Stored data
━━━━━━━━

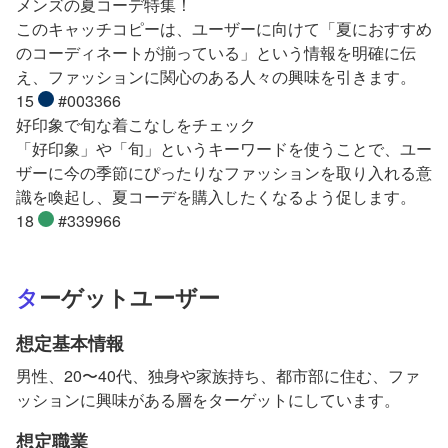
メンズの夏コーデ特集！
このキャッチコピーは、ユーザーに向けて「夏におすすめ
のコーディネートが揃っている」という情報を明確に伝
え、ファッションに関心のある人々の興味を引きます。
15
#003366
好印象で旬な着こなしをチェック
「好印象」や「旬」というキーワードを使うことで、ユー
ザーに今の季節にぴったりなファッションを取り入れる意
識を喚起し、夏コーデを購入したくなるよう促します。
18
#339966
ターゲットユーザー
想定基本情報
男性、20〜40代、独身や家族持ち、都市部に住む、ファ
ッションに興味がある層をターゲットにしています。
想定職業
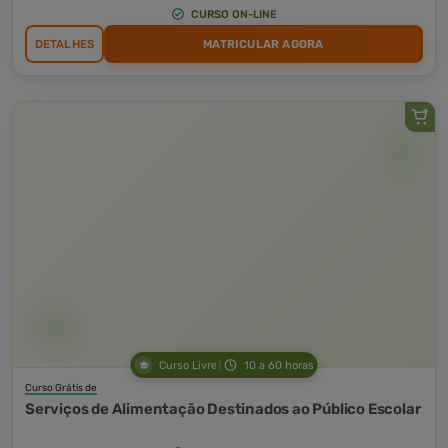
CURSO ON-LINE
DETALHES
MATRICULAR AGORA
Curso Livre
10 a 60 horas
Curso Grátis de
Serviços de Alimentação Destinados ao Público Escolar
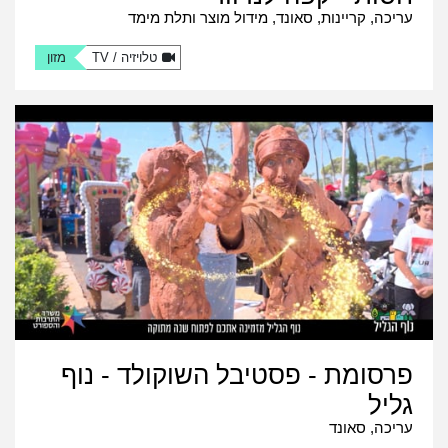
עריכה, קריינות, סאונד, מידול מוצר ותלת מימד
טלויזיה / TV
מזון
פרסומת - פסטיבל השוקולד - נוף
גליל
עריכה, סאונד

━━━━━━━━

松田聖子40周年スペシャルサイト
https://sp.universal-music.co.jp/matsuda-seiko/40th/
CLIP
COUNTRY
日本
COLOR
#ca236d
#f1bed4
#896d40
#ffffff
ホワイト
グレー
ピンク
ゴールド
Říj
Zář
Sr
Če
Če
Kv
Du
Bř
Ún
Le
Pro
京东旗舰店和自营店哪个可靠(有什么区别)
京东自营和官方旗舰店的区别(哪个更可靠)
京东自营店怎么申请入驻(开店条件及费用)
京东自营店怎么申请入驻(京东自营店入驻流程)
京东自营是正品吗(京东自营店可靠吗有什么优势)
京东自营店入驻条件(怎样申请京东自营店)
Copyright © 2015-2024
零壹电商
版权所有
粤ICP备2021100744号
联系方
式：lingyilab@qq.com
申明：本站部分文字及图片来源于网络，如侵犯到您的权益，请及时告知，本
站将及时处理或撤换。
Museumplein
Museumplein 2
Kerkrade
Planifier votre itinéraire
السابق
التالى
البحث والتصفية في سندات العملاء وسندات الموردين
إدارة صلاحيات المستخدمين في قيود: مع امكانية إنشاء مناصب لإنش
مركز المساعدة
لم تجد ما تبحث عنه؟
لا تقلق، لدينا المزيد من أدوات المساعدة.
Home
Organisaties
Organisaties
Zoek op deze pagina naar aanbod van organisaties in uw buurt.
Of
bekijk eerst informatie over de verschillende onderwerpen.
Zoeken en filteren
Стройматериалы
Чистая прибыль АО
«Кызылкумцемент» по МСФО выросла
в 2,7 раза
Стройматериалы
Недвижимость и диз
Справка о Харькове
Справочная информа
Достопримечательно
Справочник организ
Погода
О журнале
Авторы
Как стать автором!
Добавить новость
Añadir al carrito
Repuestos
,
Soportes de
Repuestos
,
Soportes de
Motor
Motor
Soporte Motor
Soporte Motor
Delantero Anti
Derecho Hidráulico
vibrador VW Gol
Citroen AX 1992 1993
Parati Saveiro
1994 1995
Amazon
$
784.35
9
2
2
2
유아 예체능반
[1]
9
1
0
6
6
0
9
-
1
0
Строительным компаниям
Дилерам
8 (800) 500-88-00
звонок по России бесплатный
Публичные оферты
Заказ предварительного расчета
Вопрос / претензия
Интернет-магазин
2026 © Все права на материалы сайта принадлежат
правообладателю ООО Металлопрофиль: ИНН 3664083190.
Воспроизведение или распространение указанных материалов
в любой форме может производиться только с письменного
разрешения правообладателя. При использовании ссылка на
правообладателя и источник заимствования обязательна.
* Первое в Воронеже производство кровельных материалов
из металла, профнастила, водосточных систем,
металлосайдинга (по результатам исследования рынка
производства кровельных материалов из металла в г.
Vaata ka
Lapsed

━━━━━━━━

Problem details | What is needed is an exact copy of only the lines above from the one with "メンズの夏コーデ特集！" to the one with "עריכה, סאונד", both kept, with every picture left out.

Exercise solution |
メンズの夏コーデ特集！
このキャッチコピーは、ユーザーに向けて「夏におすすめ
のコーディネートが揃っている」という情報を明確に伝
え、ファッションに関心のある人々の興味を引きます。
15
#003366
好印象で旬な着こなしをチェック
「好印象」や「旬」というキーワードを使うことで、ユー
ザーに今の季節にぴったりなファッションを取り入れる意
識を喚起し、夏コーデを購入したくなるよう促します。
18
#339966
ターゲットユーザー
想定基本情報
男性、20〜40代、独身や家族持ち、都市部に住む、ファ
ッションに興味がある層をターゲットにしています。
想定職業
CURSO ON-LINE
DETALHES
MATRICULAR AGORA
Curso Livre
10 a 60 horas
Curso Grátis de
Serviços de Alimentação Destinados ao Público Escolar
עריכה, קריינות, סאונד, מידול מוצר ותלת מימד
טלויזיה / TV
מזון
פרסומת - פסטיבל השוקולד - נוף
גליל
עריכה, סאונד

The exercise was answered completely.